Suddenly Addison remembered the twenty-dollar bill in his old Cub Scout wallet. The twenty dollars Milford himself had given him earlier this evening, with the express admonition that he should use ten dollars of it to divest himself finally of his virginity.

Did he dare ask Bubbles? What if she said no. She might be tired from her day’s exertions. Or, indeed, she might find the prospect of making one-half the beast with two backs with him to be abhorrent. And, really, Addison could not blame her if she did, in truth he found himself abhorrent, and only put up with himself because he was sentenced for life to this particular corporeal host and the personality that inhabited it.  
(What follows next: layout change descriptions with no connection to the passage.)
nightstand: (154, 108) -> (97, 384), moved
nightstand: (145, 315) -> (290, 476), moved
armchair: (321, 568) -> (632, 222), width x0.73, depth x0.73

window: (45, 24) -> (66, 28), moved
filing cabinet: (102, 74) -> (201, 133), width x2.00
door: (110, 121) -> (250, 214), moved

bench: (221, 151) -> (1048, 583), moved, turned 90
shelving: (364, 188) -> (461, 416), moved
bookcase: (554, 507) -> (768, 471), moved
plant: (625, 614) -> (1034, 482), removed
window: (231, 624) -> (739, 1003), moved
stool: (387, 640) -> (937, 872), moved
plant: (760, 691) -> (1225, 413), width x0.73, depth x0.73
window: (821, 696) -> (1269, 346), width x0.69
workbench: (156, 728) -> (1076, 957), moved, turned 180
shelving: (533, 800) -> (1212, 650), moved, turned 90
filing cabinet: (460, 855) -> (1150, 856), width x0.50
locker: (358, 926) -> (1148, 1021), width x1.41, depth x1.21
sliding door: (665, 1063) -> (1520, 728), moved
Another consideration was that ten dollars was a lot of money. Think of all the beers, shots, cocktails he could buy with ten dollars!

What a quandary: on the one side the loss of his virginity, on the other the loss of ten dollars. A quandary for the ages! 

Across the room, Milford and Polly stood up from their table.

“Oh, do you want to say goodnight to your friends?” said Polly.

“My what?” 

As far as Milford knew he had never had any friends. 

“Your friend Addison,” said Polly. “And that stunningly beautiful creature Bubbles!”


“Oh,” said Milford. “Them. No, I think it might be better if we just slip away quietly.”

“But they’re looking directly at us!”

“Oh.”

“We must bid them good night.”

“Yes, well –”

And Polly forged forth through the drinking and laughing people, through the noise and the jukebox music and the thick swirling smoke, while Milford paused for a second, a second in which he thought a thousand thoughts, including one in which he ran desperately for the door to escape into the snowy night, and then he followed her.